• [Trecho da página]:

Vagner Freitas (CUT), Paulinho (Força Sindical) e outros pelegos reunidos com Dilma no Palácio do Planalto, em março de 2013, meses antes da explosão das manifestações contra o governo. Como dizia uma palavra de ordem comum em junho daquele ano: “não nos representam!”.
Enquanto a pelegada
ficava no ar-condicionado nos palácios, iludindo sobre conciliação de classe,
confiança no estado e na “democracia”, a peaozada amargava o aumento da
exploração. Um exemplo foi no setor automobilístico,
um dos berços da burocracia sindical petista. Os
governos petistas marcam a fase de maior exploração do operariado desse setor.
Até os anos 1990, cada operário/a não chegava a produzir um veículo por mês. A
relação entre produção mensal e força de trabalho foi aumentando ao longo dos
anos 2000, chegando ao pico em 2013, com cada operário/a produzindo cerca de
três veículos por mês. Já os salários ficaram bem longe de triplicar. Pelo
contrário, foram se aproximando do salário mínimo. Tudo para que os patrões
lucrassem como nunca! E quando deixaram de lucrar tanto, com a crise, lá
estavam os pelegos para fazer acordos
“especiais”, cortando de forma “tripartite” na pele da peaozada.

• [Linhas selecionadas]:

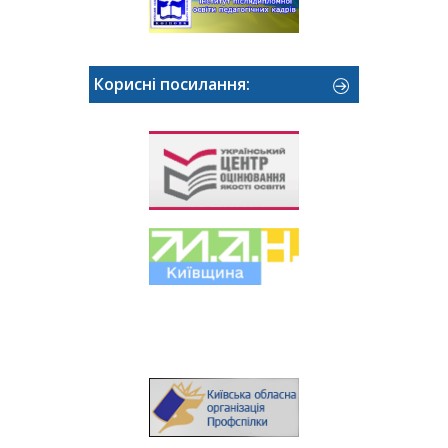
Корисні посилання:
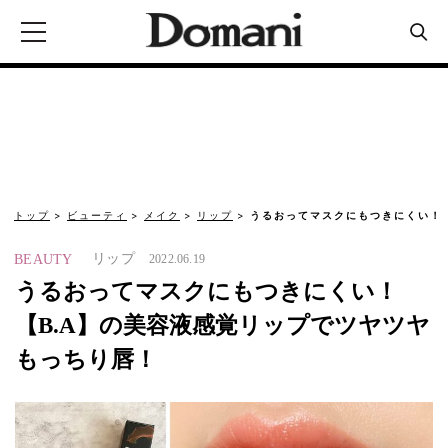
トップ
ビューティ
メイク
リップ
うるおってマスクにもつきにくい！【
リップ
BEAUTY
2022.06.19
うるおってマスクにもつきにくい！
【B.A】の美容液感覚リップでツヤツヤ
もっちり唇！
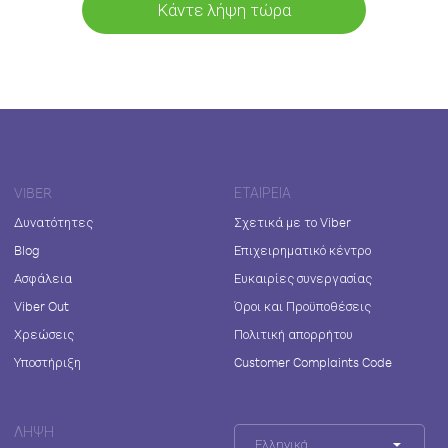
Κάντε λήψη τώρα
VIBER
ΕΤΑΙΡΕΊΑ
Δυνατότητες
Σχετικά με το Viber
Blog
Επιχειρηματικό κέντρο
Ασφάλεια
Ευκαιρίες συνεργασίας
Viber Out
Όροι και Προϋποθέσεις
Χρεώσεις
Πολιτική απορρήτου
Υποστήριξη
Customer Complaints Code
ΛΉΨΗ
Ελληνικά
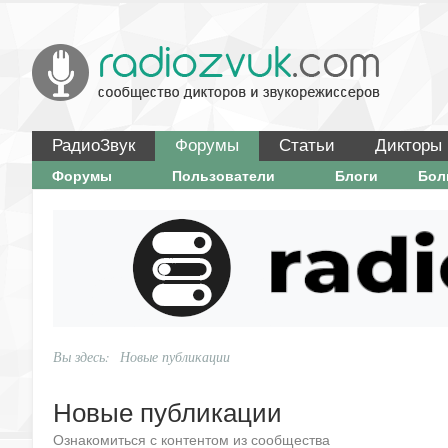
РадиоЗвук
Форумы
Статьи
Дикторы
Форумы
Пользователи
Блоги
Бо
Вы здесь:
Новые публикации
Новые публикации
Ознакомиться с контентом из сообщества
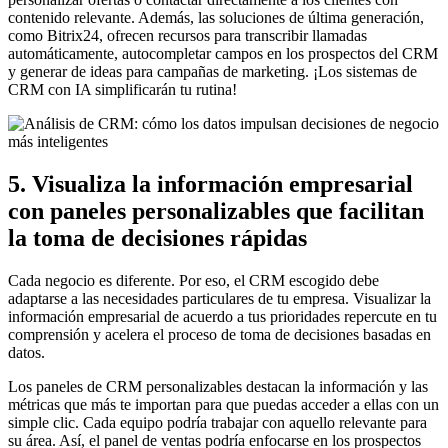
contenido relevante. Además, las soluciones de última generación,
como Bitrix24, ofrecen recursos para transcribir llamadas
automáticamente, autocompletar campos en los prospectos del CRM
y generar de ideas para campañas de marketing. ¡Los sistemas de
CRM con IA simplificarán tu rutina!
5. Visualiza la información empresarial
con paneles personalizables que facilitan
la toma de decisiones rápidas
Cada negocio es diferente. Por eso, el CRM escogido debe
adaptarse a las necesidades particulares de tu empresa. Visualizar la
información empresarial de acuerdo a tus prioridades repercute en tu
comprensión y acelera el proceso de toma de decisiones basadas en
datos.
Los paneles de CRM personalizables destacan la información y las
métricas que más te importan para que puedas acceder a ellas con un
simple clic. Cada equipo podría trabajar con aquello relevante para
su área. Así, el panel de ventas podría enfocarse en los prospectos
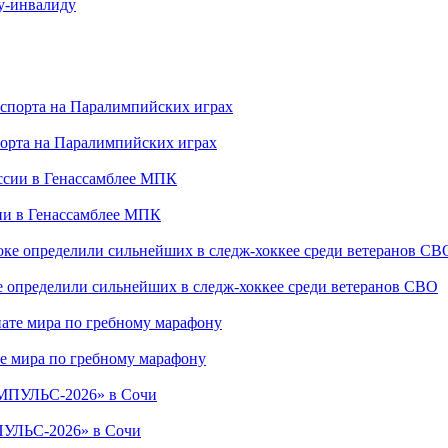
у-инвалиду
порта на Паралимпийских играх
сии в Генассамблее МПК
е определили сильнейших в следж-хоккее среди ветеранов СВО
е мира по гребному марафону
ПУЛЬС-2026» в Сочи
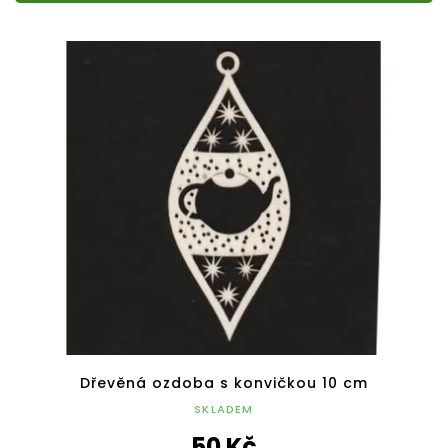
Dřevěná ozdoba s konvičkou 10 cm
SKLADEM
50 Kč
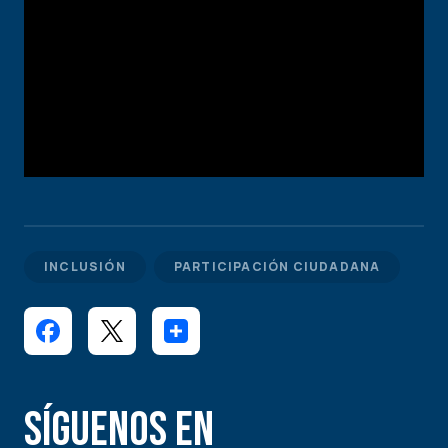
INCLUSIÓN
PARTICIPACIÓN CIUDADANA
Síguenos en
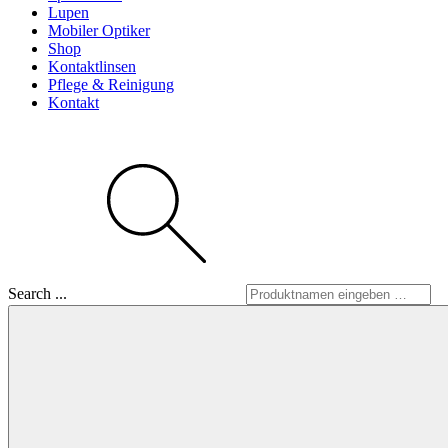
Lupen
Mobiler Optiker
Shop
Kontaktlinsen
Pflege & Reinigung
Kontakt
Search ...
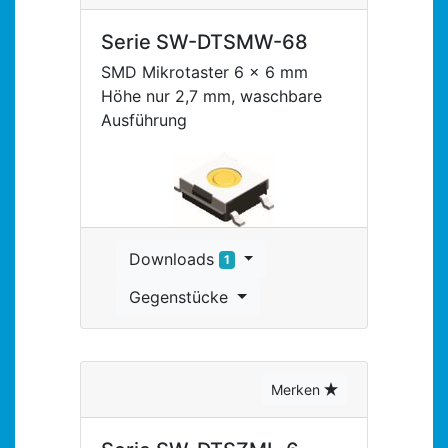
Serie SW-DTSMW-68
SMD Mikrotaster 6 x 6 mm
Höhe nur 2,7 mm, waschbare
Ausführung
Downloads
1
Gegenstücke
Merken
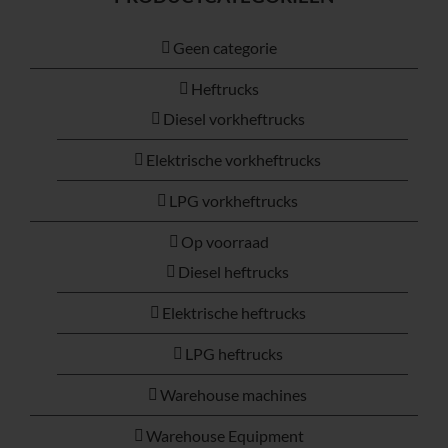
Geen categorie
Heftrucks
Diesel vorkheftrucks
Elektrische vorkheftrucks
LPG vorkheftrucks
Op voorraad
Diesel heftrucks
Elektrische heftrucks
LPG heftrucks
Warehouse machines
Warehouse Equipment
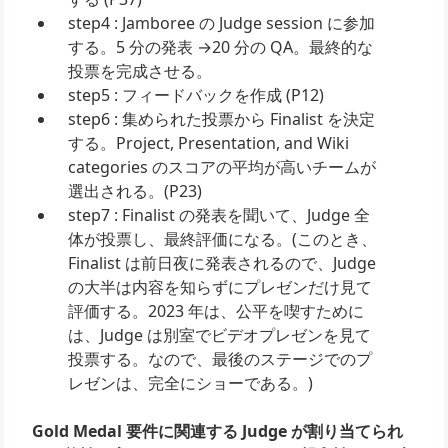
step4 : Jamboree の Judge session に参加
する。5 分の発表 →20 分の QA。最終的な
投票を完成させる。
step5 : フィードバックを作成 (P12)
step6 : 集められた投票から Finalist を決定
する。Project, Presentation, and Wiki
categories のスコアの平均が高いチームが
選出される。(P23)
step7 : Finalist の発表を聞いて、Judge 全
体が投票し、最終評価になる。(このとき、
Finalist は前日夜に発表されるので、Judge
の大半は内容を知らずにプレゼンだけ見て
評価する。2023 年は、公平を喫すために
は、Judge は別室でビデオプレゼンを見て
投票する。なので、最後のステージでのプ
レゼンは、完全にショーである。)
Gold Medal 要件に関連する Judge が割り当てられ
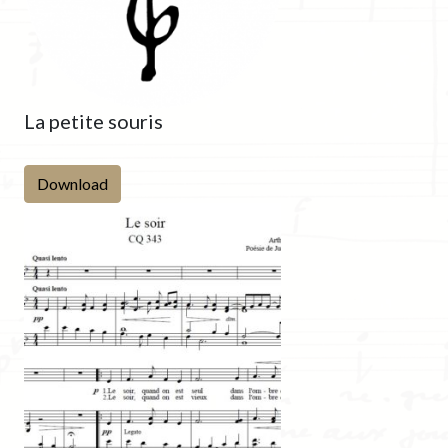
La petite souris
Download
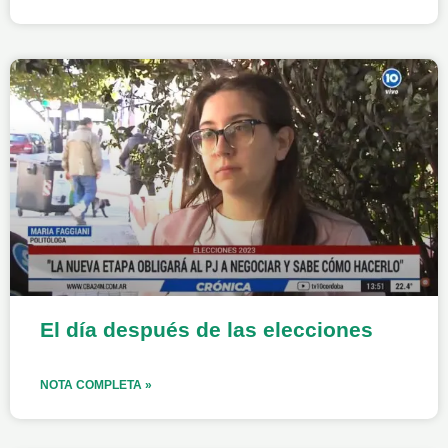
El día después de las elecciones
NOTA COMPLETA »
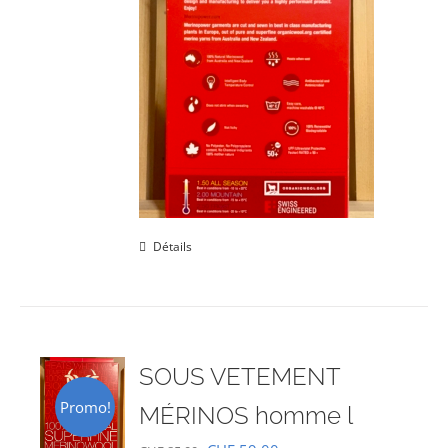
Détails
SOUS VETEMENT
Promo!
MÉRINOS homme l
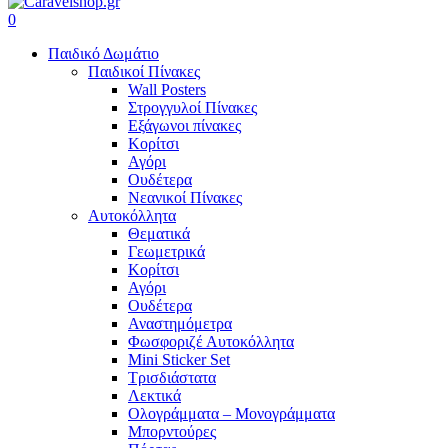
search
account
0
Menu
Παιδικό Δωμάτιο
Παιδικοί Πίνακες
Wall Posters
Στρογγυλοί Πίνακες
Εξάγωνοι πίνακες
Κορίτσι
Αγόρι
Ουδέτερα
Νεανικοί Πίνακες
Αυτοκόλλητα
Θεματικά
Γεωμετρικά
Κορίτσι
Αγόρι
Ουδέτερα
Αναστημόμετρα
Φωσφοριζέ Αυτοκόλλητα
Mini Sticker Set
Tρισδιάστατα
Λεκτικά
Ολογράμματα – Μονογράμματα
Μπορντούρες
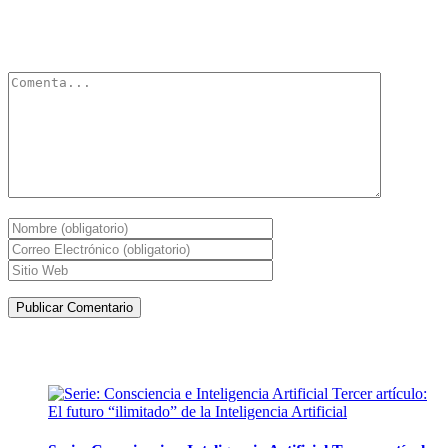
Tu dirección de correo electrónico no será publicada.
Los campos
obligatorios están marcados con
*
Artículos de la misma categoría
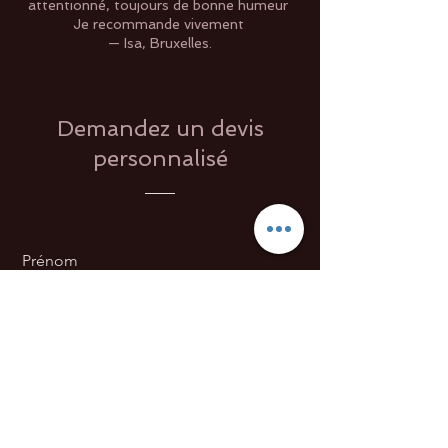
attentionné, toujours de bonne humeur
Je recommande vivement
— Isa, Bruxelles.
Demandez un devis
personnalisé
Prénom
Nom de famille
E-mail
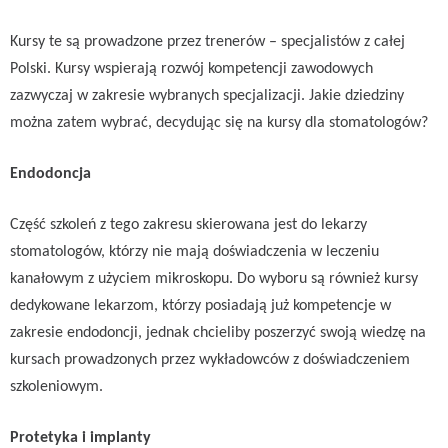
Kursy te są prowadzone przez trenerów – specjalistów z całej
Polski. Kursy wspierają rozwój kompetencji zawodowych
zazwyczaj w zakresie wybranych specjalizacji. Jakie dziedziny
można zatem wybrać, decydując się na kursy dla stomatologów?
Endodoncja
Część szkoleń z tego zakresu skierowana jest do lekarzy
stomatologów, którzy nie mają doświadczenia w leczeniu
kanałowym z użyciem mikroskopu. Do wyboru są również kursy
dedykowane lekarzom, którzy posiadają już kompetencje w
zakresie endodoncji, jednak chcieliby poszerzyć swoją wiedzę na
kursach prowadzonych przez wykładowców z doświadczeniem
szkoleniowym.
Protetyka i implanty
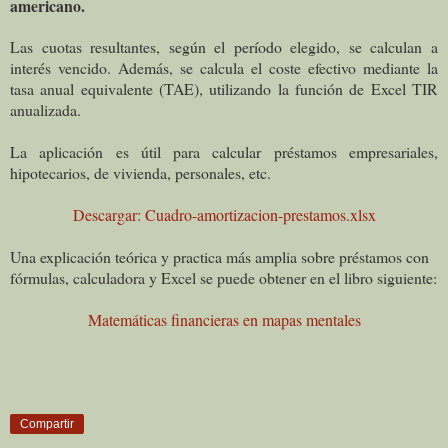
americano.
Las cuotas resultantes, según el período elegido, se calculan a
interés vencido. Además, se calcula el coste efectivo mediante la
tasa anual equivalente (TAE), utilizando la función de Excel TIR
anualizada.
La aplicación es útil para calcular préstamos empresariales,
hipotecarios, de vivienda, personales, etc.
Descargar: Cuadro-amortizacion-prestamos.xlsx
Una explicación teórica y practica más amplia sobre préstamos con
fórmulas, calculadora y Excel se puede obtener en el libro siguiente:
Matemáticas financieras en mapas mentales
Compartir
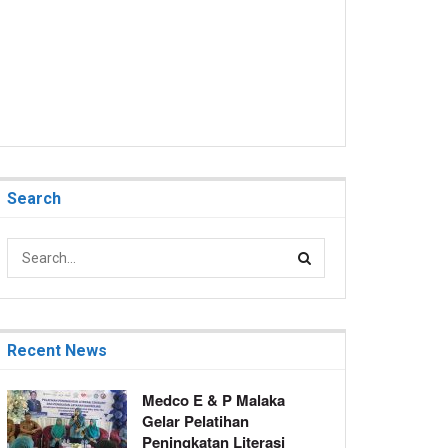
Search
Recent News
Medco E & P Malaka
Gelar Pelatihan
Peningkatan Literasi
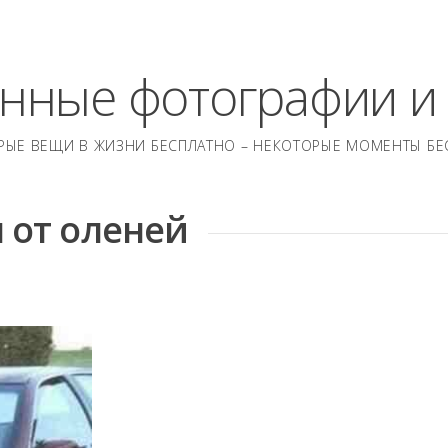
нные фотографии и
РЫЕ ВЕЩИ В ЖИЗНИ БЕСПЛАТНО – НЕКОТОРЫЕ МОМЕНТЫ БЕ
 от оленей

• [Enunciado 1]: Reproduza, do trecho sobre a burocracia sindical e a exploração operária, a passagem que vai de “Enquanto a pelegada” até “operariado desse setor.”, inclusive.
• [Enunciado 2]: Dê continuidade ao trecho sobre a burocracia sindical e a exploração operária, começando logo após sua última frase.

• [Espaço para resposta 1]:
Enquanto a pelegada
ficava no ar-condicionado nos palácios, iludindo sobre conciliação de classe,
confiança no estado e na “democracia”, a peaozada amargava o aumento da
exploração. Um exemplo foi no setor automobilístico,
um dos berços da burocracia sindical petista. Os
governos petistas marcam a fase de maior exploração do operariado desse setor.

• [Espaço para resposta 2]:
Salário médio real dos/as
trabalhadores/as em montadoras em comparação com o salário mínimo vigente
oficial – 2003-2014
O setor automotivo no Brasil: Emprego, relações de trabalho e estratégias sindicais, de 2015.
Essa “era de ouro” da
pelegagem acabou de forma relativamente rápida: já não havia nenhuma base para
defender a gigantesca máquina cada vez mais governista. Após
a histórica recessão de 2014-16, o impeachment de 2016 e a reforma trabalhista
e sindical de 2017, os pelegos foram descartados da gestão do capital e
perderam sua relevância (e recursos). Não por acaso estão em
peso apoiando Lula-Alckmin e seus
acenos em prol da burocracia sindical.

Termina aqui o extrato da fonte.